Income from house property
While taking into account the loss from House Property, the DDO
shall ensure that the employee files the declaration referred to above and
encloses therewith a computation of such loss from House Property. Following
details shall be obtained and kept by the employer in respect of loss claimed
under the head “Income from house property” separately for each house property:
(a) Gross annual rent/value
(b) Municipal Taxes paid, if any
(c) Deduction claimed for interest paid, if any
(d) Other deductions claimed
(e) Address of the property
(f) Amount of loan, if any; and
(g) Name and address of the lender (loan provider)
Conditions for Claim of Deduction of Interest on Borrowed
Capital for Computation of Income From House Property Section 24(b):
Section 24(b) of the Act allows deduction from income from house
property on interest on borrowed capital as under:-
(i) the deduction is allowed only in case of house property
which is owned and in the occupation of the employee for his own residence.
However, if it is not actually occupied by the employee in view of his place of
the employment being at other place, his residence in that other place should
not be in a building belonging to him.
(ii) The quantum of deduction allowed as per table below:
Sl. No
|
Purpose of borrowing capital
|
Date of borrowing capital
|
Maximum Deduction allowable
|
1
|
Repair or renewal or reconstruction of the house
|
Any time
|
Rs. 30,000/-
|
2
|
Acquisition or construction of the house
|
Before 01.04.1999
|
Rs. 30,000/-
|
3
|
Acquisition or construction of the house
|
On or after 01.04.1999
|
Rs. 1,50,000/-
|
In case of Serial No. 3 above
(a) The house so acquired or constructed should be completed
within3 years from the end of the FY in which the capital was borrowed. Hence
it is necessary for the DDO to have the completion certificate of the house
property against which deduction is claimed either from the builder or through
self-declaration from the employee.
(b) Further any prior period interest for the FYs up to the
FY in which the property was acquired and constructed shall be deducted in
equal instalments for the FY in question and subsequent four FYs.

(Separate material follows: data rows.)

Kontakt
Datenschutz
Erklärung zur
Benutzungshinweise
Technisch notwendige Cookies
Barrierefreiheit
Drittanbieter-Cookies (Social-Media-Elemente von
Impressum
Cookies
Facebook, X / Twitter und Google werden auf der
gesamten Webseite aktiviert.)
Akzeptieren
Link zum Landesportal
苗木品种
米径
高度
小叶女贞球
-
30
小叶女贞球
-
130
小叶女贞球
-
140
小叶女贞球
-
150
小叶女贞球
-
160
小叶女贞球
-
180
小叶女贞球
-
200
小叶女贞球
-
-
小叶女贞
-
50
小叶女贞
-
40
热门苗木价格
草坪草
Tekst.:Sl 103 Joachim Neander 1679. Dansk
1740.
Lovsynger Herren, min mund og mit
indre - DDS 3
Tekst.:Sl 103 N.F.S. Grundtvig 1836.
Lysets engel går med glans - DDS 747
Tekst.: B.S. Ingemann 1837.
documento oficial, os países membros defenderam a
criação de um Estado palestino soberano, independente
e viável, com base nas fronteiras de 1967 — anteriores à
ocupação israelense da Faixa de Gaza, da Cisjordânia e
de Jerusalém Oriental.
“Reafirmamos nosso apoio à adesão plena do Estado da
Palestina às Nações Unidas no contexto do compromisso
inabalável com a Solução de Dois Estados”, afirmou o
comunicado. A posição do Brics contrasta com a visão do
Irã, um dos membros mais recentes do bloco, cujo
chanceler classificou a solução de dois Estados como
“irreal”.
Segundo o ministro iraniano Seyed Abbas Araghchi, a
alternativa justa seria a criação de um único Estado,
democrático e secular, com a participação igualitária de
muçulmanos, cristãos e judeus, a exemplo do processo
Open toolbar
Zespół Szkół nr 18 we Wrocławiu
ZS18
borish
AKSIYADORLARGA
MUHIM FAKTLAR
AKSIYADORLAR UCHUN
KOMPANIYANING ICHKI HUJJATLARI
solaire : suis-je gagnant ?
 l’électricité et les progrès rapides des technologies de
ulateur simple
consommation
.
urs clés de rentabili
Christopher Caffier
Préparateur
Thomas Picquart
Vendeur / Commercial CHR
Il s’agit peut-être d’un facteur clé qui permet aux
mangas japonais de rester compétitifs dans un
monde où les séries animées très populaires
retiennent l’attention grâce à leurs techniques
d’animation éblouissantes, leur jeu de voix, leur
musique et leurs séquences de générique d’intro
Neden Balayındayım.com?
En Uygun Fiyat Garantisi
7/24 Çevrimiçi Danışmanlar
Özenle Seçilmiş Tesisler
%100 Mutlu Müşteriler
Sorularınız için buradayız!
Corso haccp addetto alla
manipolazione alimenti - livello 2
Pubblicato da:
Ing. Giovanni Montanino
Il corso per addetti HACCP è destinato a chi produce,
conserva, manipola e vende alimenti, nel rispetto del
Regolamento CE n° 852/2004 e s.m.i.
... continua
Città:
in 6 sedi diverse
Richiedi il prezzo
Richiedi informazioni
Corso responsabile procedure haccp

(c) The employee has to furnish before the DDO a certificate
from the person to whom any interest is payable on the borrowed capital
specifying the amount of interest payable. In case a new loan is taken to repay
the earlier loan, then the certificate should also show the comprehensive
picture of Principal and Interest of the loan so repaid.
TDS on
Income from Pension:
In the case of pensioners who receive their pension from a
nationalized bank, the instructions contained in this circular shall apply in
the same manner as they apply to salary-income. The deductions from the amount
of pension under section 80C on account of contribution to Life Insurance,
Provident Fund, NSC etc., if the pensioner furnishes the relevant details to
the banks, may be allowed. Necessary instructions in this regard were issued by
the Reserve Bank of India to the State Bank of India and other nationalized
Banks vide RBI’s Pension Circular(Central Series) No.7/C.D.R./1992 (Ref. CO:
DGBA: GA (NBS) No.60/GA.64(11 CVL)-/92), dated the 27th April, 1992, and, these
instructions should be followed by all the branches of the Banks, which have
been entrusted with the task of payment of pensions. Further all branches of
the banks are bound u/s 203 to issue certificate of tax deducted in Form 16 to
the pensioners also vide CBDT circular no. 761, dated 13-1-1998.